The Federal Reserve Bank of Minneapolis on Monday released its mid-year outlook for the regional economy, stating that it expects the moderate pace of economic and job growth experienced during the last couple of years to continue during the next 12 to 18 months.
Toby Madden, a regional economist at the Minneapolis Fed, said that the national economy has been sluggish due to a variety of factors, including soaring oil prices and the effects of natural disasters. But the Upper Midwest has benefited from a strong presence of natural resources-based industries, among other things.
The Minneapolis Fed oversees banks in the Ninth Federal Reserve District, which includes Minnesota, North Dakota, South Dakota, Montana, and portions of northern Wisconsin and Michigan.
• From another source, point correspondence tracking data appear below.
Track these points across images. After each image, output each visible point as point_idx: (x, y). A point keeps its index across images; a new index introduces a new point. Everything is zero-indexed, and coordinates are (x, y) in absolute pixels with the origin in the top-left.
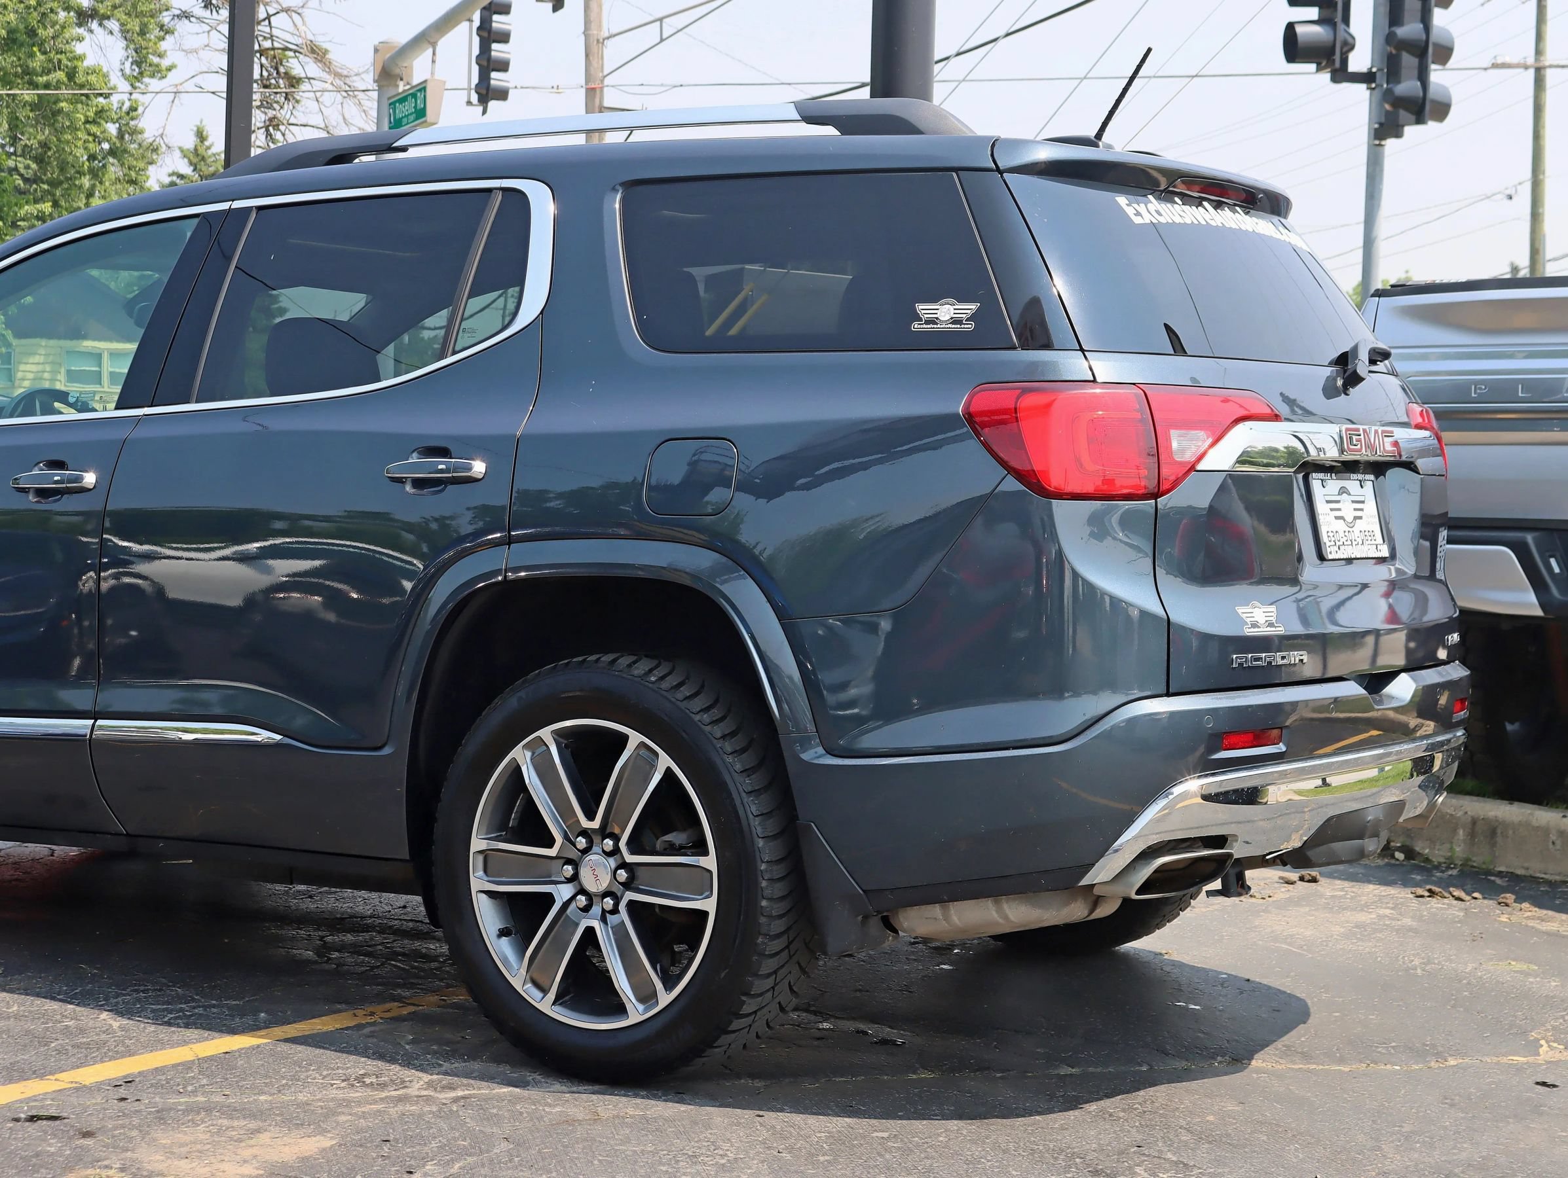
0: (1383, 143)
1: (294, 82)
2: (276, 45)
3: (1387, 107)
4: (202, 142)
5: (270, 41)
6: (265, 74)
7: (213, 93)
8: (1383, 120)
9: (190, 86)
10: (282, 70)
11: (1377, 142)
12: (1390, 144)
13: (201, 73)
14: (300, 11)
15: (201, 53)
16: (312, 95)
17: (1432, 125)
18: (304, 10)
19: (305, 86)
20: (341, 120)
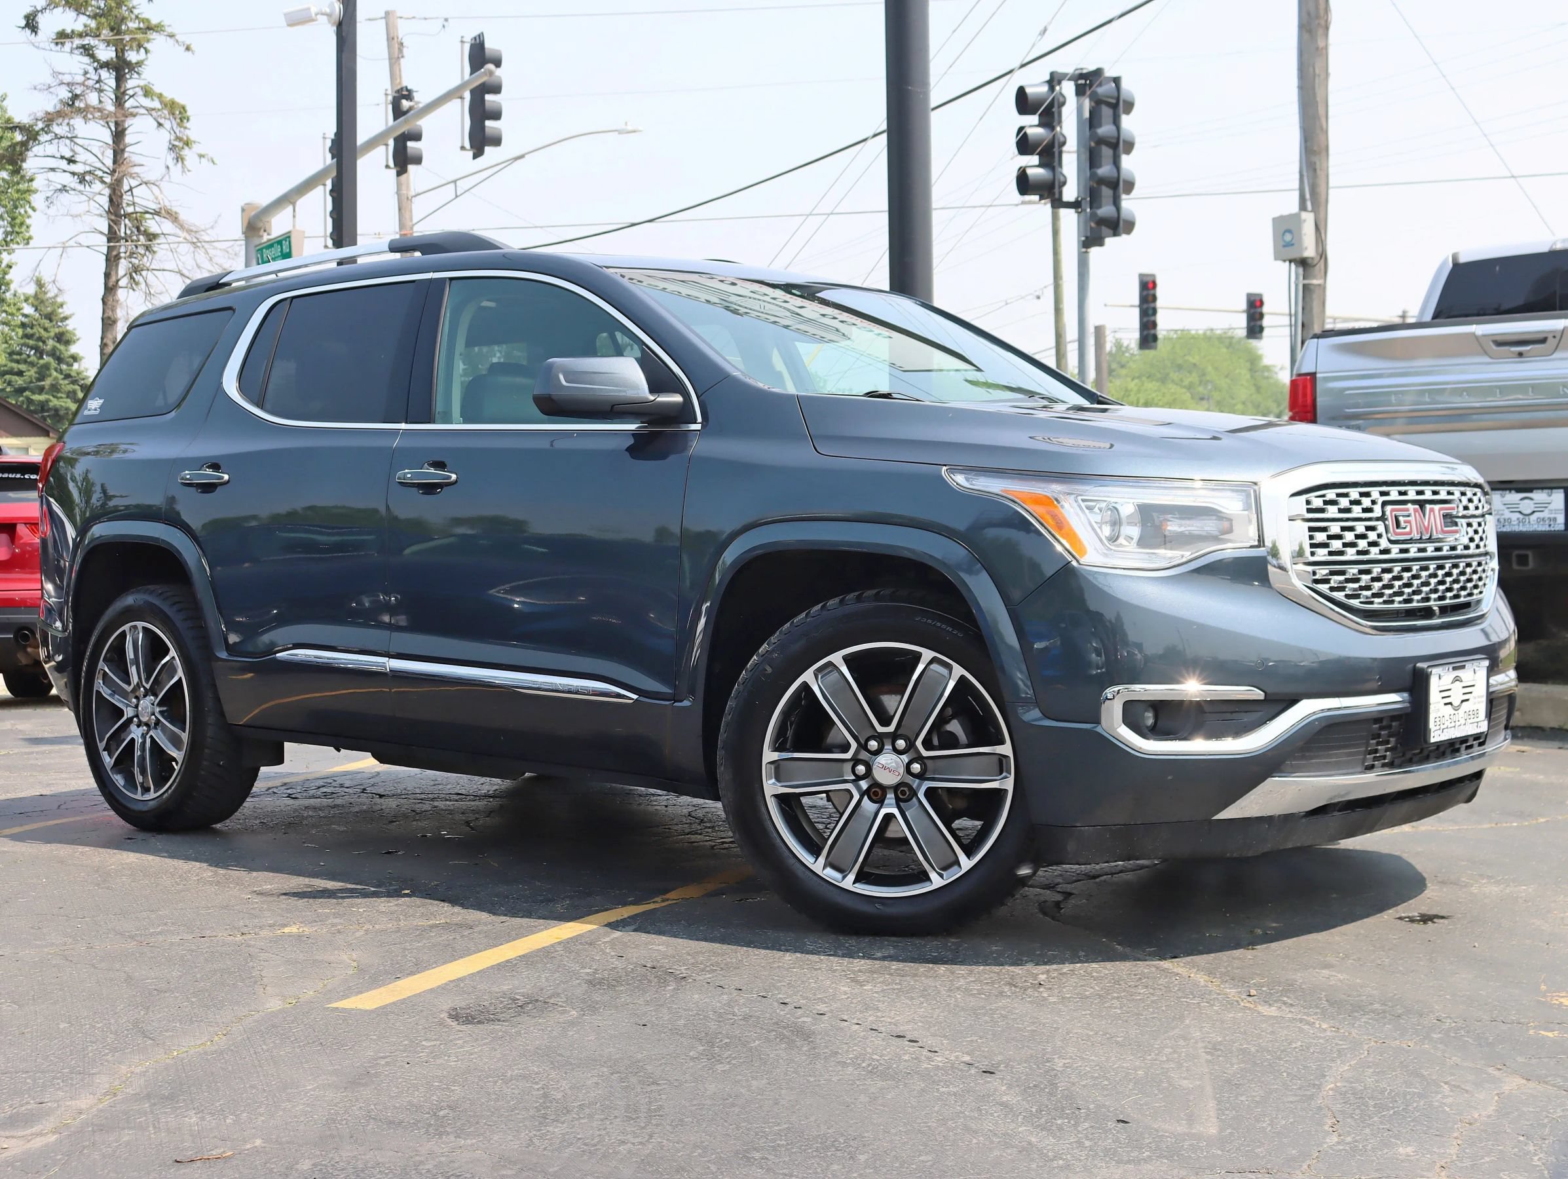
0: (1089, 250)
1: (152, 237)
2: (138, 209)
3: (1093, 225)
4: (41, 288)
5: (132, 207)
6: (128, 232)
7: (88, 247)
8: (1089, 234)
9: (72, 243)
10: (142, 229)
11: (1084, 250)
12: (1094, 251)
13: (82, 233)
14: (157, 184)
15: (84, 218)
16: (167, 246)
17: (1124, 237)
18: (162, 183)
19: (161, 240)
20: (195, 266)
Based on its statistical models, the Fed projected that employment growth in the region is expected to pick up the pace by the end of 2012, although unemployment rates will likely remain above historical levels.
One positive sign: Several states in the region have maintained unemployment levels that are well below the national average, including Minnesota, which had a jobless rate of 6.6 percent in May, compared to the national average of 9.1 percent.
In Minnesota, the Fed predicts job growth of about 0.5 percent in 2011 and 1.7 percent in 2012. The state's unemployment rate, meanwhile, is expected to be 6.6 percent this year and decrease to 6.2 percent in 2012.
The Upper Midwest has recently experienced the most significant employment gains in the following industries: natural resources and mining, manufacturing, professional and business services, and education and health services. But the construction industry continues to see a decline in jobs.
The Fed also predicts that personal income in Minnesota will rise by 7.1 percent this year, up from the historical average of 6.5 percent.
About 150 businesses from throughout the region were surveyed in late May, "and surprisingly, they were pretty optimistic," Madden said. Most businesses expect an uptick in sales, hiring, productivity, and profits over the next year-but higher input costs will likely cause them to raise prices. Many found that credit conditions have remained unchanged during the past few months, while some indicated that conditions have improved.
Thirty percent of respondents said they expect to hire full-time workers over the next 12 months, while 7 percent expect to reduce their number of full-time jobs.
Although the Minneapolis Fed forecasts a "moderate" recovery for the region, some other local economists reportedly found the outlook to be a bit rosy.
"This Fed forecast is in danger of requiring a downward revision," Scott Anderson, director and senior economist at Wells Fargo in Minneapolis, told the Star Tribune. "Just this morning there was an atrocious national consumer spending report for May. There's been no growth in real consumer spending for two consecutive months, and real disposable personal income has not grown for [four] months."
Minnesota's state economist Tom Stinson, meanwhile, told the Minneapolis newspaper that the Fed's outlook anticipates good job growth in June-and whether that growth actually occurred will be revealed in upcoming employment reports.